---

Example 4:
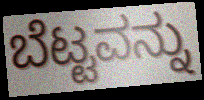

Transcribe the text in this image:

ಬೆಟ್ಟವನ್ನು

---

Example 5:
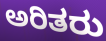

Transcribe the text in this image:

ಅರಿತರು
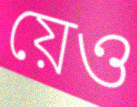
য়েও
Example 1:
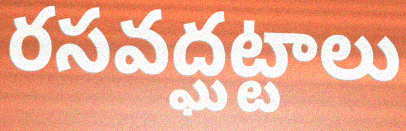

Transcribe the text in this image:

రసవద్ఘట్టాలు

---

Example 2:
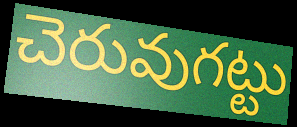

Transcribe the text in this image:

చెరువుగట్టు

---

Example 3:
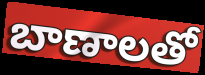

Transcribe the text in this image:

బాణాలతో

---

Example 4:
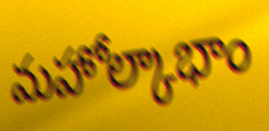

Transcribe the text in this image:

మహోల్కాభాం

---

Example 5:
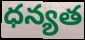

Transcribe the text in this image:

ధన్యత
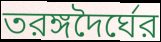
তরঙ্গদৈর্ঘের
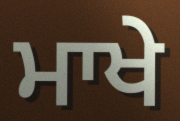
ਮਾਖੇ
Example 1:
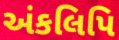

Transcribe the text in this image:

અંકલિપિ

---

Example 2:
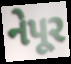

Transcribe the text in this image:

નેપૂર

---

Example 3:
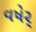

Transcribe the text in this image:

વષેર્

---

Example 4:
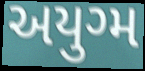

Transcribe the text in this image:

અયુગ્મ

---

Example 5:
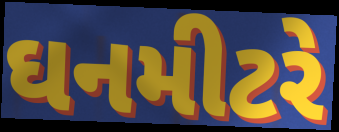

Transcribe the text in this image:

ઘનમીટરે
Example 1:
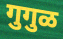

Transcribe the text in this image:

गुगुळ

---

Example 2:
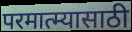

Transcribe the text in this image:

**WHAT YOU WILL DO**
Your reply should be the full data above, copied exactly, with no pictures in it.

**WRITTEN ANSWER**
---

Example 4:

Transcribe the text in this image:

ಬೆಟ್ಟವನ್ನು

---

Example 5:

Transcribe the text in this image:

ಅರಿತರು
য়েও
Example 1:

Transcribe the text in this image:

రసవద్ఘట్టాలు

---

Example 2:

Transcribe the text in this image:

చెరువుగట్టు

---

Example 3:

Transcribe the text in this image:

బాణాలతో

---

Example 4:

Transcribe the text in this image:

మహోల్కాభాం

---

Example 5:

Transcribe the text in this image:

ధన్యత
তরঙ্গদৈর্ঘের
ਮਾਖੇ
Example 1:

Transcribe the text in this image:

અંકલિપિ

---

Example 2:

Transcribe the text in this image:

નેપૂર

---

Example 3:

Transcribe the text in this image:

વષેર્

---

Example 4:

Transcribe the text in this image:

અયુગ્મ

---

Example 5:

Transcribe the text in this image:

ઘનમીટરે
Example 1:

Transcribe the text in this image:

गुगुळ

---

Example 2:

Transcribe the text in this image:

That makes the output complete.